A minha avó contava-me sempre as mesmas histórias quando me via nas visitas. Agora já não conta. Desde Dezembro de 2023 que não se lembra de mim. Nessas histórias havia pequenas variações, pequenas recriações de visita para visita. Houve um dia em que mudou a história de forma a alterar o rumo dos acontecimentos. Se eu não soubesse os factos, eu não me teria interrogado. Tudo fazia sentido. Fiquei a pensar nisso. Percebi que a minha avó me contava como queria que tivesse acontecido. E percebi que aquela versão era mais verdadeira para o que ela sentia do que a factual. Eu acreditei nela. Eu sabia que aquela versão era o espelho dos sentimentos dela. Por isso, aquela era a versão verdadeira. A realidade não é antagónica da ficção. Elas dependem uma da outra, são simbióticas. Nós reinventamo-nos constantemente. Não é viver numa mentira, nada disso. Preenchemos os espaços vazios com histórias, com sentimentos, com esperança. Eu e os meus amigos contamos todos os verões as mesmas histórias que passamos desde há 40 anos para cá. Têm pequenas variações entre elas. São falsas? Não. Reflectem a experiência de vida de cada um. Não lhe chamaria autoficção. Levamos para as histórias os nossos sentimentos e experiências. E recriamos. Somos fruto dessas histórias e do que sentimos nela e com elas. Ligam-nos ao passado; sem passado não compreendemos quem somos no presente. Há uma outra situação: Ao ouvirmos uma pessoa com a doença de Alzheimer percebemos que a factualidade não é um bem absoluto e dogmático.
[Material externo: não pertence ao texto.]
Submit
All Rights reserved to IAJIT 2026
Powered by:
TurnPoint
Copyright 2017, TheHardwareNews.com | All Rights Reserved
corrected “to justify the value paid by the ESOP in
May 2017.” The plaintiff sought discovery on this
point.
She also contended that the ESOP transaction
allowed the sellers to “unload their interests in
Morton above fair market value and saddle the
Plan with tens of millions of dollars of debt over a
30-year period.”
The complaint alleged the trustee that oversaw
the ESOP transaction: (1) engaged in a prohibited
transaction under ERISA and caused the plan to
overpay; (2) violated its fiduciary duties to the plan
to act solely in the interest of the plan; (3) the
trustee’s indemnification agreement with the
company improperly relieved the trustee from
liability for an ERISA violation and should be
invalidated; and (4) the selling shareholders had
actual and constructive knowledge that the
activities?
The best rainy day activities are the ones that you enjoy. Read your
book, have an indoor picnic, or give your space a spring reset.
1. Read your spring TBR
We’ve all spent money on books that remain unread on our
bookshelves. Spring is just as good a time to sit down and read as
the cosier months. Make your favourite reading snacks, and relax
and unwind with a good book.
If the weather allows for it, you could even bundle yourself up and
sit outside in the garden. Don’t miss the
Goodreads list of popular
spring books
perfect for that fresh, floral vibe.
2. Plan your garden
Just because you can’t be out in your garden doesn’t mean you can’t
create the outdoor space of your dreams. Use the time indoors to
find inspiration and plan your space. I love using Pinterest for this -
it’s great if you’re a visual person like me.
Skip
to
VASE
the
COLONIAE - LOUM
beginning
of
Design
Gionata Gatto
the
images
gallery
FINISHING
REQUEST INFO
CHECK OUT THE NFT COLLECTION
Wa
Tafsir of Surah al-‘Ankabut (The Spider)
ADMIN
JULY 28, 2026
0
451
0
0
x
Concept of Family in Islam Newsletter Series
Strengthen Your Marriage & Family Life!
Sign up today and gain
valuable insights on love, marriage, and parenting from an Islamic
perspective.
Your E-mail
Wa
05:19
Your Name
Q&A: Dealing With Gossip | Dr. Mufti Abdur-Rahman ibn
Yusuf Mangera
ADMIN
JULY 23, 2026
Devo dizer que um familiar próximo morreu? Devo dizer que ela já não volta a casa? Doía-me muito quando a minha avó me convidava para almoçar em casa dela, como fazíamos aos domingos. Pensava sempre nas vezes em que eu dizia que naquele domingo não podia. Deveria dizer que ela já não sairia dali? Para quê? Na minha cabeça continuamos a almoçar aos domingos, continuo a ouvir que ela vai fazer empadão para o meu filho, porque ele gosta muito; para mim a minha avó continua a cheirar a arroz-doce.
Já tem algum novo projecto literário? Em caso afirmativo, o que pode adiantar-nos acerca dele?
Estou a continuar a escrever o que estava antes do “Cadente”. Estou na cabeça das pessoas, lugar por vezes mal frequentado, mas onde me sinto espantado e com necessidade de compreender. E de me compreender.
Gostaria de partilhar algo sobre os festivais literários?
Eu gosto muito de festivais literários. Gosto do ambiente, dos escritores e da organização. As Correntes d`Escritas foram o primeiro festival a que assisti, trabalhei e onde estive como convidado. Sou muito feliz na Póvoa de Varzim. Estive na organização do Festival Literário da Madeira e no Escritaria- Festival Literário de Penafiel. Foram experiências incríveis e compatíveis com a minha forma de ser. Eu gosto de estar nos bastidores. A minha imagem é o meu trabalho. Não sou pessoa para aparecer, estar no centro das atenções; não preciso, não quero e é contranatura. Tenho aprendido, aos poucos, a estar deste lado, no lado dos convidados e entrevistados. Ainda me sinto um peixe fora de água. Tudo é muito estranho: dar entrevistas, tirar fotografias, aparecer nos jornais, na televisão… Isto está guardado para os escritores. E a palavra escritor é uma palavra muito grande para mim. Penso que mereço ser chamado de crítico literário (são muitas críticas, estudo e anos a escrever), mereço ser chamado de professor (sou há 19 anos), mas para escritor ainda me falta muito. Tenho tanto para aprender. No LeV- Literatura em Viagem, em Matosinhos, estava a falar na mesa de debate e a ver na plateia uma escritora extraordinária, como Dulce Maria Cardoso, e dei por mim a pensar “Deus, isto está tudo trocado.” Dito isto, os festivais literários proporcionam um contato direto entre autor e leitor. São muito preciosos. Passa a haver um rosto e uma voz no leitor ou leitora. Disso gosto muito. Conversar com essas pessoas compensa tudo e faz-me ultrapassar esta irritante e limitadora timidez. Felizmente, o tempo de o escritor estar numa torre de marfim acabou.